» **Work to complete**: Reproduce the data below verbatim from the line containing "Identify the document" through its final line, and produce nothing more.

» **Input data**:
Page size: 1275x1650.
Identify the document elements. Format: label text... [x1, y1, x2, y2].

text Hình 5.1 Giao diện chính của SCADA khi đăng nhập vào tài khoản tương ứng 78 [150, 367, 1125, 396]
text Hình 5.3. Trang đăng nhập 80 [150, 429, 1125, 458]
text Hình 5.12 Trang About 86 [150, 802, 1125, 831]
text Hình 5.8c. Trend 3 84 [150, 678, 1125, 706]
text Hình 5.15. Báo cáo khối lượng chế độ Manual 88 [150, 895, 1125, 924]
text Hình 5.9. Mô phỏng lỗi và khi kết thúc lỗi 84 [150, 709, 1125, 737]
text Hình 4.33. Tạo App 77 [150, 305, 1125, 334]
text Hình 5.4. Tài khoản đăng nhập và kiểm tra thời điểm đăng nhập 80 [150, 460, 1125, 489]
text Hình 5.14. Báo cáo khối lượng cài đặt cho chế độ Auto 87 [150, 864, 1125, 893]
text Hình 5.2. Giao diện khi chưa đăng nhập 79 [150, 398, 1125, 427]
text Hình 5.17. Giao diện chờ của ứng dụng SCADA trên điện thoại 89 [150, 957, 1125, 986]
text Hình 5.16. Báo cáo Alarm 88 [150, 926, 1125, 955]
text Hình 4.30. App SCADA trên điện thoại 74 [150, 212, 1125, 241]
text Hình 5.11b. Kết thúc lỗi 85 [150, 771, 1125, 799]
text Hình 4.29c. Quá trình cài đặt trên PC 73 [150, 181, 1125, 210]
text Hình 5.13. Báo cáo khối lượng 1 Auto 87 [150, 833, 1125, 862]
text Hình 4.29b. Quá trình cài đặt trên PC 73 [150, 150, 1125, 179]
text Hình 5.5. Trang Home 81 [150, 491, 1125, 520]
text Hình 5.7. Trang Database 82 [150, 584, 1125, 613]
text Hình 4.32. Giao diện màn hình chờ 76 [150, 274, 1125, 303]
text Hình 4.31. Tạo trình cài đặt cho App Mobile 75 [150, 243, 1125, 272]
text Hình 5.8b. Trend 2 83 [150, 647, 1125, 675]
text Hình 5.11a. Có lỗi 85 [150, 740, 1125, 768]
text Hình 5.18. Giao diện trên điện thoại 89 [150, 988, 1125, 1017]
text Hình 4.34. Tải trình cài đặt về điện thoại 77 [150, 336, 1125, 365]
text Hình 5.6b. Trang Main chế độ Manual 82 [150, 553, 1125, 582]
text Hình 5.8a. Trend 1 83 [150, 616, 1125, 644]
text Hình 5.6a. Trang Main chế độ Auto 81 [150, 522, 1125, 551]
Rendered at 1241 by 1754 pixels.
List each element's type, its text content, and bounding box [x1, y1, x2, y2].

» **Output below**:
Identify the document elements. Format: label text... [x1, y1, x2, y2].

text Hình 5.1 Giao diện chính của SCADA khi đăng nhập vào tài khoản tương ứng 78 [150, 367, 1125, 396]
text Hình 5.3. Trang đăng nhập 80 [150, 429, 1125, 458]
text Hình 5.12 Trang About 86 [150, 802, 1125, 831]
text Hình 5.8c. Trend 3 84 [150, 678, 1125, 706]
text Hình 5.15. Báo cáo khối lượng chế độ Manual 88 [150, 895, 1125, 924]
text Hình 5.9. Mô phỏng lỗi và khi kết thúc lỗi 84 [150, 709, 1125, 737]
text Hình 4.33. Tạo App 77 [150, 305, 1125, 334]
text Hình 5.4. Tài khoản đăng nhập và kiểm tra thời điểm đăng nhập 80 [150, 460, 1125, 489]
text Hình 5.14. Báo cáo khối lượng cài đặt cho chế độ Auto 87 [150, 864, 1125, 893]
text Hình 5.2. Giao diện khi chưa đăng nhập 79 [150, 398, 1125, 427]
text Hình 5.17. Giao diện chờ của ứng dụng SCADA trên điện thoại 89 [150, 957, 1125, 986]
text Hình 5.16. Báo cáo Alarm 88 [150, 926, 1125, 955]
text Hình 4.30. App SCADA trên điện thoại 74 [150, 212, 1125, 241]
text Hình 5.11b. Kết thúc lỗi 85 [150, 771, 1125, 799]
text Hình 4.29c. Quá trình cài đặt trên PC 73 [150, 181, 1125, 210]
text Hình 5.13. Báo cáo khối lượng 1 Auto 87 [150, 833, 1125, 862]
text Hình 4.29b. Quá trình cài đặt trên PC 73 [150, 150, 1125, 179]
text Hình 5.5. Trang Home 81 [150, 491, 1125, 520]
text Hình 5.7. Trang Database 82 [150, 584, 1125, 613]
text Hình 4.32. Giao diện màn hình chờ 76 [150, 274, 1125, 303]
text Hình 4.31. Tạo trình cài đặt cho App Mobile 75 [150, 243, 1125, 272]
text Hình 5.8b. Trend 2 83 [150, 647, 1125, 675]
text Hình 5.11a. Có lỗi 85 [150, 740, 1125, 768]
text Hình 5.18. Giao diện trên điện thoại 89 [150, 988, 1125, 1017]
text Hình 4.34. Tải trình cài đặt về điện thoại 77 [150, 336, 1125, 365]
text Hình 5.6b. Trang Main chế độ Manual 82 [150, 553, 1125, 582]
text Hình 5.8a. Trend 1 83 [150, 616, 1125, 644]
text Hình 5.6a. Trang Main chế độ Auto 81 [150, 522, 1125, 551]
Rendered at 1241 by 1754 pixels.
List each element's type, its text content, and bounding box [x1, y1, x2, y2].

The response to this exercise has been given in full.